По-видимому, «святая вечеря» не была в действительности Тайной Вечерей; в сцене трапезы, описываемой в конце баллады Бьюкенена, искупленная душа Иуды в воскрешенном теле воссоединяется со своим любимым «Женихом». Аналогичное видение демонстрирует и памфлет У.Э. Дэрби (1846 г.), утверждающий, что «Иуда Искариот был спасен», в котором двенадцатый ученик предстает нам стоящим «в Церкви, ликующим (торжествующим), как высочайший монумент ПОЛНОТЫ МИЛОСЕРДИЯ КРЕСТА!» Комментарий теолога Энтони Кейна к памфлету Дарби так оценивает все подобные видения спасенного Иуды: «Для него не стоит вопрос о поражении Христа, и потому Иуда должен быть спасен» (144—145).[249] Хотя и грешник, человек, который помог осуществить вечную жизнь, предложенную Христом, не должен быть ее лишен.
Общность Иуды с падшим, но небезнадежным человечеством может быть представлена не только через его конечное спасение, но также и через его присущие всем людям» недостатки. По этой причине выдвигавшие альтернативные версии авторы XX в. подробно разрабатывали тему падения Иуды и его способности к исправлению, сосредоточиваясь на его эротические затруднения. Возможно, предполагали они, измена Иуды была мотивирована его неспособностью соблюсти апостольский обет целибата. Прототип ученика в напыщенной, пространной поэме Т. Старджа Мура «Иуда» (1923 г.) остается убежден в том, что «Иисус в [Иуде] нашел то, что ни один другой не мог дать./Они были братьями, не из снисхождения… Но и схожие по природе» (46).[250] И все же половая неудовлетворенность способствует обману, который подвиг его предать Иисуса: в юности Иуда «был уличен в подобие греха», что вызвало его «самоосквернение» из-за прегрешения мастурбации, за чем последовали «недели, прожитые в такой строгости/чтобы обрести святость» (40). В отличие от образов Иуды, исследуемых более подробно в этих главах, этот образ не находит подтверждения в новозаветных строфах, и именно поэтому я не считаю нужным уделять этой версии много внимания. Но поскольку истории о сексуальных «подвигах» Иуды продолжали множиться, следует указать, что в слишком многих посредственных, но популярных историях у предательства неизбежно появляется сексуальная подоплека.

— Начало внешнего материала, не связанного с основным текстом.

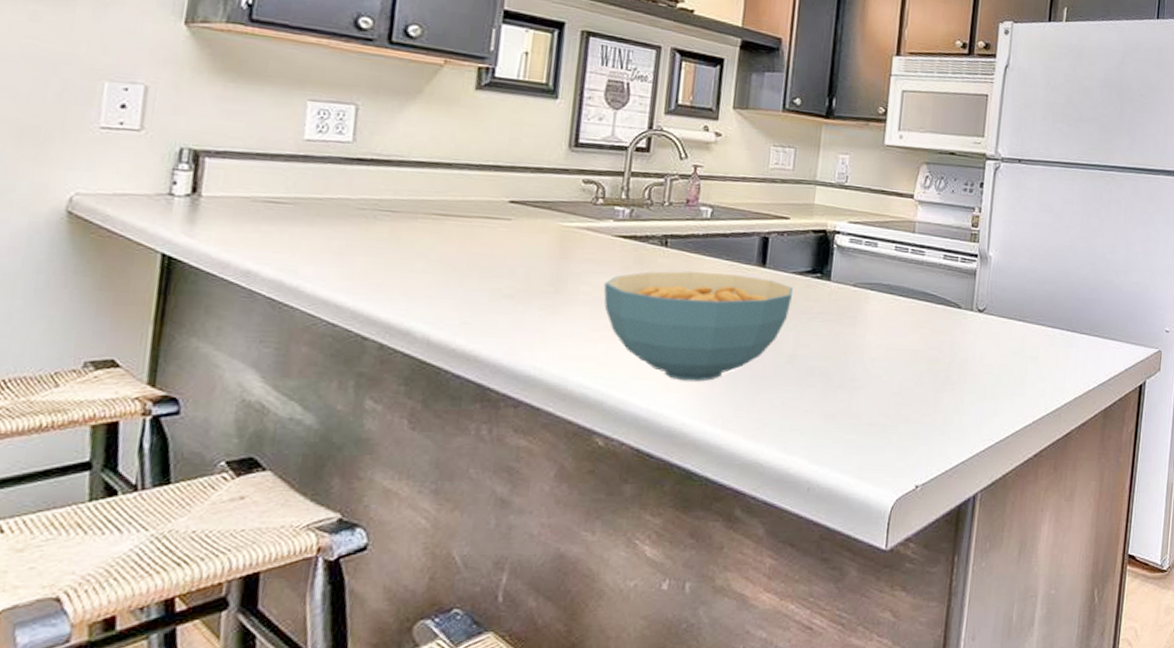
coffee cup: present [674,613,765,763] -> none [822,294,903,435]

Гнусный Иуда частенько влюбляется или испытывает вожделение к Марии Магдалине или какой-либо иной достигшей брачного возраста красивой иудейской девушке, которая отчуждает его от его Учителя.

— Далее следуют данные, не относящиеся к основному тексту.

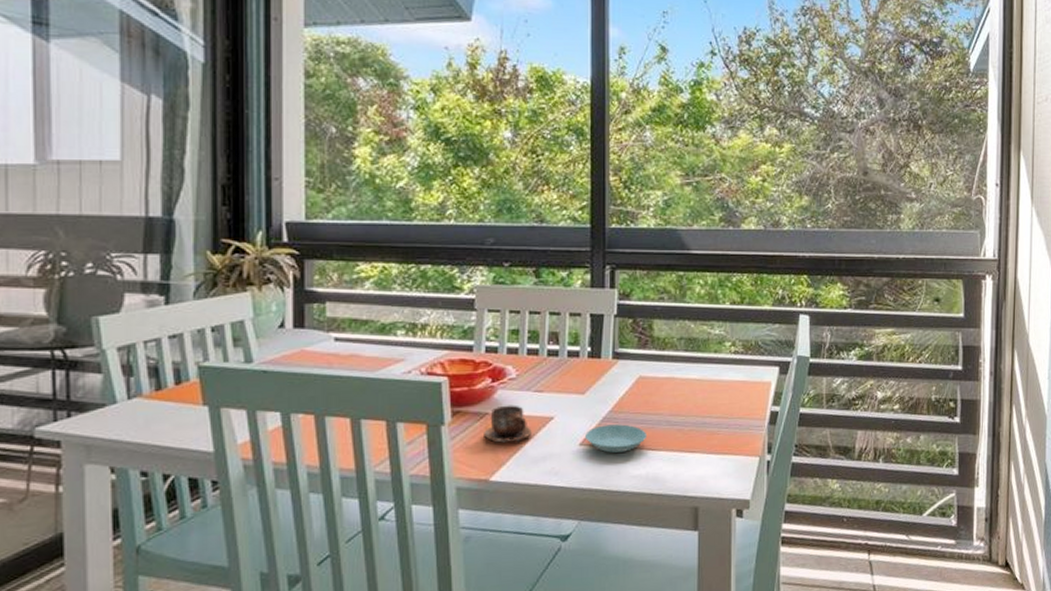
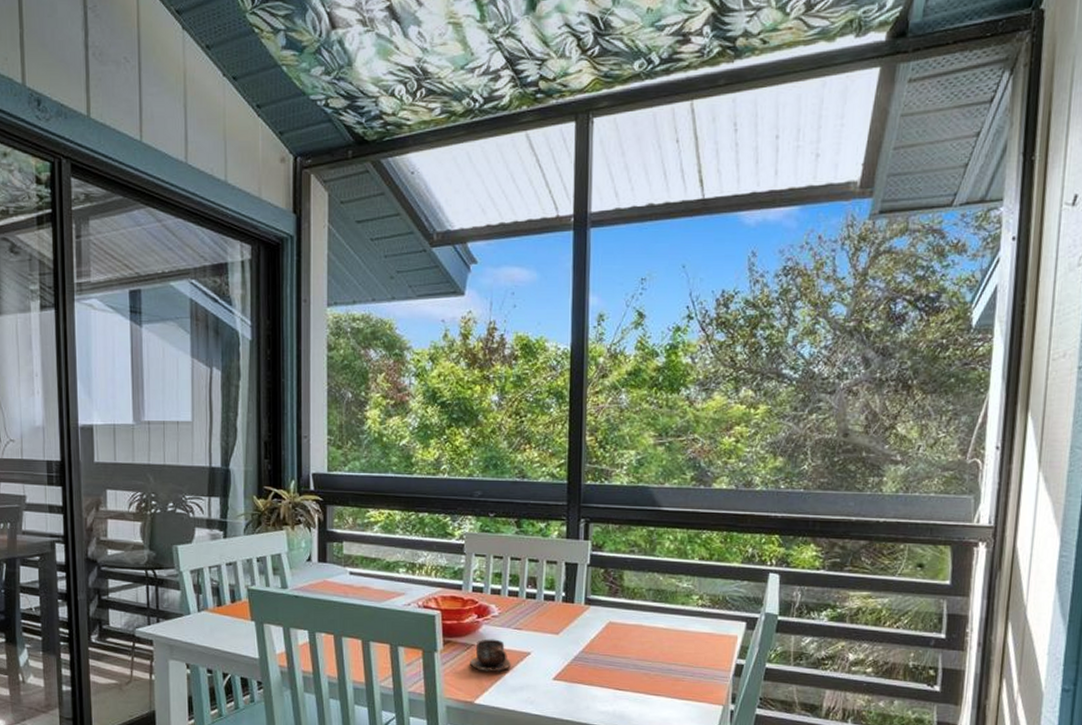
saucer: present [585,424,648,453] -> none [558,663,616,689]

Жадные жены или любовные затруднительные положения (перипетии) способствуют любовной неразберихе, которая затемняет сонм патетических образов Иуды в романтических фильмах и художественной литературе. Например, немое кино Сесиля Б. Де Милля «Царь царей» (1927) начинается со сцены, в которой полуобнаженная Магдалина очаровывает двенадцатого апостола: она едет в щегольской, запряженной зеброй повозке упредить Иисуса об отступничестве Иуды, после чего сама становится новообращенной христианкой. Понятно, что треугольник между Иудой, Марией Магдалиной и Иисусом мог привести к тому, что Иуда обманет Иисуса просто для того, чтобы завоевать женщину. В повествовательной поэме Сибиллы Морли Иуда принимает тридцать сребреников, чтобы купить «одежду нежнейшего голубого цвета» для непостоянной девушки; Иуда Морли приспособляется ко времени и обстоятельствам: «чтобы купить ей одежду, я продал моего Господа» (57). Вплоть до 1970-х гг. романисты предполагали, что банальный (но не всегда корыстный) Иуда был искушаем соблазнительными невестами, девушками легкого поведения и искусительницами.[251] Разрывающийся между потребностями тела и духа, плотской невестой и духовным женихом, терзаемый муками грешник в замешанных на любовной подоплеке интерпретациях предательства, едва ли имеет шанс. Привычный, как и эротические прегрешения Иуды, он испытывает и через свое право на избрание доказывает милосердие Бога.